What to do –
1. In the evaluation note, what CUDA version is given for the test hardware?
2. Please transcribe the evaluation note from "Date: 2026-06-21. Hardware: NVIDIA" up to and including "the correctness gate.".

LocalAI/backend/cpp/llama-cpp/paged/PR22569_EVAL.md

# Evaluation: llama.cpp PR #22569 (paged KV cache, `-kvp`) on DGX Spark (GB10, sm_121)

Question: is upstream draft PR #22569 the right base to give LocalAI vLLM-class
high-concurrency GPU throughput, or should we finish our own from-scratch P4
(`backend/cpp/llama-cpp/paged/`)?

Date: 2026-06-21. Hardware: NVIDIA GB10 (compute 12.1 / sm_121), 122502 MiB unified
memory, CUDA 13.0, gcc 13.3. Models: `Qwen3-32B-Q4_K_M.gguf` (18.4 GB, 64 layers,
n_head 64 / n_head_kv 8 / head_dim 128 / n_embd 5120) and `Qwen3-0.6B-Q8_0.gguf` for
the correctness gate.

## TL;DR verdict: DO NOT adopt #22569. Finish our own P4.

Supplied material –
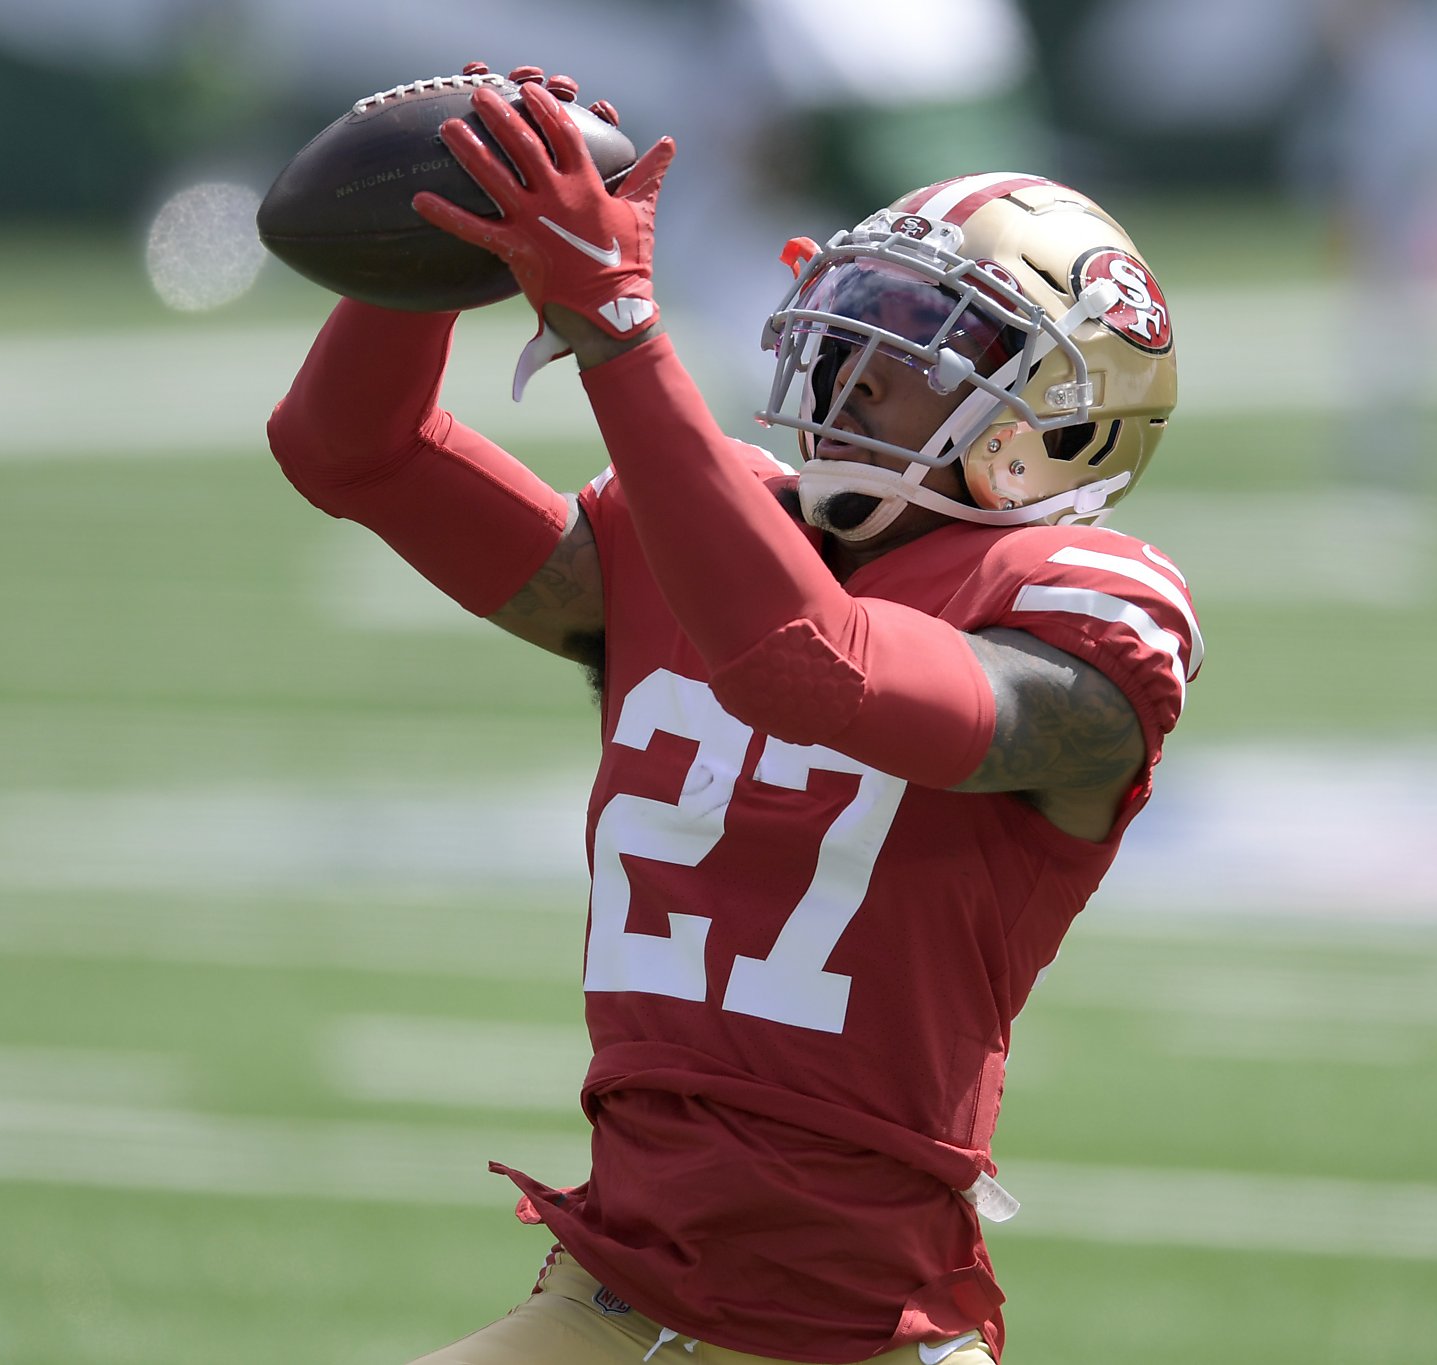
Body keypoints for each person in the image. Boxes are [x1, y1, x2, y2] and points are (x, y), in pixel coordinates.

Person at [267, 71, 1201, 1365]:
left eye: (936, 337)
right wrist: (435, 231)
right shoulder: (689, 537)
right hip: (612, 1302)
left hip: (864, 1332)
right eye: (866, 314)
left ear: (1061, 421)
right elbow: (350, 449)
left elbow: (808, 663)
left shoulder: (1080, 617)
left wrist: (619, 329)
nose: (867, 361)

Numbered responses –
1. CUDA 13.0

2.
Date: 2026-06-21. Hardware: NVIDIA GB10 (compute 12.1 / sm_121), 122502 MiB unified
memory, CUDA 13.0, gcc 13.3. Models: `Qwen3-32B-Q4_K_M.gguf` (18.4 GB, 64 layers,
n_head 64 / n_head_kv 8 / head_dim 128 / n_embd 5120) and `Qwen3-0.6B-Q8_0.gguf` for
the correctness gate.